Whoooo, creepy! Remember that little kid that was supposed to be Scully’s daughter in X-Files but everyone hated her because she was so creepy? Well, that little weirdo has nothing on Lux’s models. Lux’s children are how I imagine seraphim would appear - beautiful forms, but also terrible, dangerous and otherworldly. While most of her models are young children, they have the pale and grave faces of those who have seen too much of life already. Their perfect outfits, dreamy backgrounds and emotionless faces are inhuman. Lux’s few self-portraits do little to relieve the mind; she is as creepy as her models. 
http://www.artnet.com/artist/162851/loretta-lux.html 

Fabulous Jewelry from Found Objects by Marthe LeVan  and The Jeweler's Directory of Decorative Finishes by Jinks McGrath

I ran across a copy of Fabulous Jewelry in the Kohler bookstore. In a country of excess in a season of too much, the idea of recycling everyday found objects into functional art is both appealing and intriguing. Admittedly, the chances of me wearing a Elizabethan collar made of playing cards or a necklace of toothpicks are pretty slim. However, less showy chapters show how to take old scrabble tiles, pretty bottle caps, broken glass and other bits and bobs and clean them up to use as jewelry elements. They even have a chapter on making those plastic snap-bracelets that we used to wear in middle school! Both books are visually interesting, but more importantly, include actual step-by-step directions on creating jewelry and finishing the pieces with everything from basic tools to soldering irons. Hooray for hands-on books! 

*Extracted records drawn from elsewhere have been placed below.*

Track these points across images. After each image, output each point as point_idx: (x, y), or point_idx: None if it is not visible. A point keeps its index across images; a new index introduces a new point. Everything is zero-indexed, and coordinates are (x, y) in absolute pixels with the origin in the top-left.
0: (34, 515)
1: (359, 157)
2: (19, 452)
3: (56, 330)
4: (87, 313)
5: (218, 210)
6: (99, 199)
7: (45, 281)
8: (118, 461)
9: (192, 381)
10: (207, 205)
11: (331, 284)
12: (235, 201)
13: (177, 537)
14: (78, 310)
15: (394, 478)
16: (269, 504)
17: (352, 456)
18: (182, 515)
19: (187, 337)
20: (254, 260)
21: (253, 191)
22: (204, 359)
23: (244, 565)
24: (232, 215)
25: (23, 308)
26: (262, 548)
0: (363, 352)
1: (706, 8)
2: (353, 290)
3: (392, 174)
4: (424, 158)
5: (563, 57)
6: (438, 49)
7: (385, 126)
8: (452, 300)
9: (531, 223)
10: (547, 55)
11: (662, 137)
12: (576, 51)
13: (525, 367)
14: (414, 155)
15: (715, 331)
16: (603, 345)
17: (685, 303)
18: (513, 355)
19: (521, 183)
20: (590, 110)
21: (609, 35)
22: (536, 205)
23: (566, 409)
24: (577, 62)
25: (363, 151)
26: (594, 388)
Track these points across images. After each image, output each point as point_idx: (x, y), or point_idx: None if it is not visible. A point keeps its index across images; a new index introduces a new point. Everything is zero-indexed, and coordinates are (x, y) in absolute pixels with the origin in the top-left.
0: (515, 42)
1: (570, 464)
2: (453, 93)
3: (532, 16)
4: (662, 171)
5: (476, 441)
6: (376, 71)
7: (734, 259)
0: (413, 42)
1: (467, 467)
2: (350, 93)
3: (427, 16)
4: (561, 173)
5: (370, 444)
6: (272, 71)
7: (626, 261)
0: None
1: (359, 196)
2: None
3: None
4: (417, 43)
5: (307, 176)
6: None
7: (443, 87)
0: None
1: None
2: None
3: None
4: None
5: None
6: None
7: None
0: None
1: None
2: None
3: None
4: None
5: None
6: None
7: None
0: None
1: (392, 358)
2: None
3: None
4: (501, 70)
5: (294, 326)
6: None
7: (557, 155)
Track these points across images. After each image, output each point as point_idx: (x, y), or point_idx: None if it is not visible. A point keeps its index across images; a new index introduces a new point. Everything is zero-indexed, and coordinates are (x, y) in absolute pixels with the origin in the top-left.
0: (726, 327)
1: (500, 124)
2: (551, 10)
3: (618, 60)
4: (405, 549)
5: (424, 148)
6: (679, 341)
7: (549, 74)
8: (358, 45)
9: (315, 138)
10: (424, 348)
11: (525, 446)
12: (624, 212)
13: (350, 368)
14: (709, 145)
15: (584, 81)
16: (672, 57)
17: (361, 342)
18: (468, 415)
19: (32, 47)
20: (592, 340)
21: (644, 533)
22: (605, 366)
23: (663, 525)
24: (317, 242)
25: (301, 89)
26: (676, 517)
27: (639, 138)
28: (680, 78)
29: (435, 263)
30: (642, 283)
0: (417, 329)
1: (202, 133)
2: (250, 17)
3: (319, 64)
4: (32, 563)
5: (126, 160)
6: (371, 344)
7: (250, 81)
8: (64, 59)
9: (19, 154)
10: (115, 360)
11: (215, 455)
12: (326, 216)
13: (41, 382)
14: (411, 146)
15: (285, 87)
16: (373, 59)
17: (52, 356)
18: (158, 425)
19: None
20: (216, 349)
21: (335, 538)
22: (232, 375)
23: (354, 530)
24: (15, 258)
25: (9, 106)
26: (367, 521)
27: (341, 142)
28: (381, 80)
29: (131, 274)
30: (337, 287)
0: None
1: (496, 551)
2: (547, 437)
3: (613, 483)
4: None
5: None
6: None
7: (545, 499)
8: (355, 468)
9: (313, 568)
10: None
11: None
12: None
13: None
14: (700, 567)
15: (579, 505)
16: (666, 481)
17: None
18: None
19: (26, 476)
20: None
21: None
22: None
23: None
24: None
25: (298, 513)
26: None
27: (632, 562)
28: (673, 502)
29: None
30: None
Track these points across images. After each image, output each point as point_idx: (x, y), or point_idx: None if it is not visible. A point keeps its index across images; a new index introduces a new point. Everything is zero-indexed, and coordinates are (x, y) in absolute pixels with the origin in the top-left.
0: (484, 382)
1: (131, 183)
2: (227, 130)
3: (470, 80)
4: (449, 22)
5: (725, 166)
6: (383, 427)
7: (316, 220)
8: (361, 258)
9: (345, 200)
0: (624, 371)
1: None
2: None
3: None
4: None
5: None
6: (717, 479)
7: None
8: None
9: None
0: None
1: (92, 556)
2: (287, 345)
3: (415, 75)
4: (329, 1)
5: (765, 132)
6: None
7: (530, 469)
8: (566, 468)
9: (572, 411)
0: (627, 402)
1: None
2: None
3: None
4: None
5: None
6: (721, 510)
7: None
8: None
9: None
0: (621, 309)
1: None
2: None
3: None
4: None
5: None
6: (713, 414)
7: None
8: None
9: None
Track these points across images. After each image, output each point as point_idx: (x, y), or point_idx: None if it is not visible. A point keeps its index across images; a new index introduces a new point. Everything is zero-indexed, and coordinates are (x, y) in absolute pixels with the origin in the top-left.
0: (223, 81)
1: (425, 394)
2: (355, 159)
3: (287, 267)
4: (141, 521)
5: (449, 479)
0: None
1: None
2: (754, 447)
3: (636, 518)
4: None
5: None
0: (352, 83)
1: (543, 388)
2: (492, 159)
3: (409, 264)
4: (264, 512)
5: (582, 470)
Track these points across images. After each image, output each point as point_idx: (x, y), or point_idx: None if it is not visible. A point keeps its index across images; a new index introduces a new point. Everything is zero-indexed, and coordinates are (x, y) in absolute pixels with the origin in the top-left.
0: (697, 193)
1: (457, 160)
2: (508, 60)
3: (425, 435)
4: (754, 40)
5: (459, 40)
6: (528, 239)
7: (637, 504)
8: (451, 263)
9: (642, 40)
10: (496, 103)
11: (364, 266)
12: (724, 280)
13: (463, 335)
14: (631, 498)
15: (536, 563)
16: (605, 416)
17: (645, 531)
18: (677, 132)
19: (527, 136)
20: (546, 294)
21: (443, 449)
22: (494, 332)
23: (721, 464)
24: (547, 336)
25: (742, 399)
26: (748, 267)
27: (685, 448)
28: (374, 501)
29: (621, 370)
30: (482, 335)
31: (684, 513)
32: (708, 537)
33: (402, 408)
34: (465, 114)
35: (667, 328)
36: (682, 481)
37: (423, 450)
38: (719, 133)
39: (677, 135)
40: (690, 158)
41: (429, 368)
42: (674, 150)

The Blackbird Papers by Ian Smith

When the going gets tough, some of the tough read cheesy murder mysteries. I grabbed this one at random (ok, the cover was red and shiny).  Blackbird turned out to be one of the best and most imaginative mysteries I have read in ages. While most mysteries fit into a category of one or another (cozy, medical, true crime), Smith doesn’t pigeonhole himself. The plot is good and fast moving, lots of action without getting really squishy, bits of interesting science and medical fact thrown in and realistic, filled-out characters. The only complaint I have is that this is Smith’s first book and it is recent. Nuts.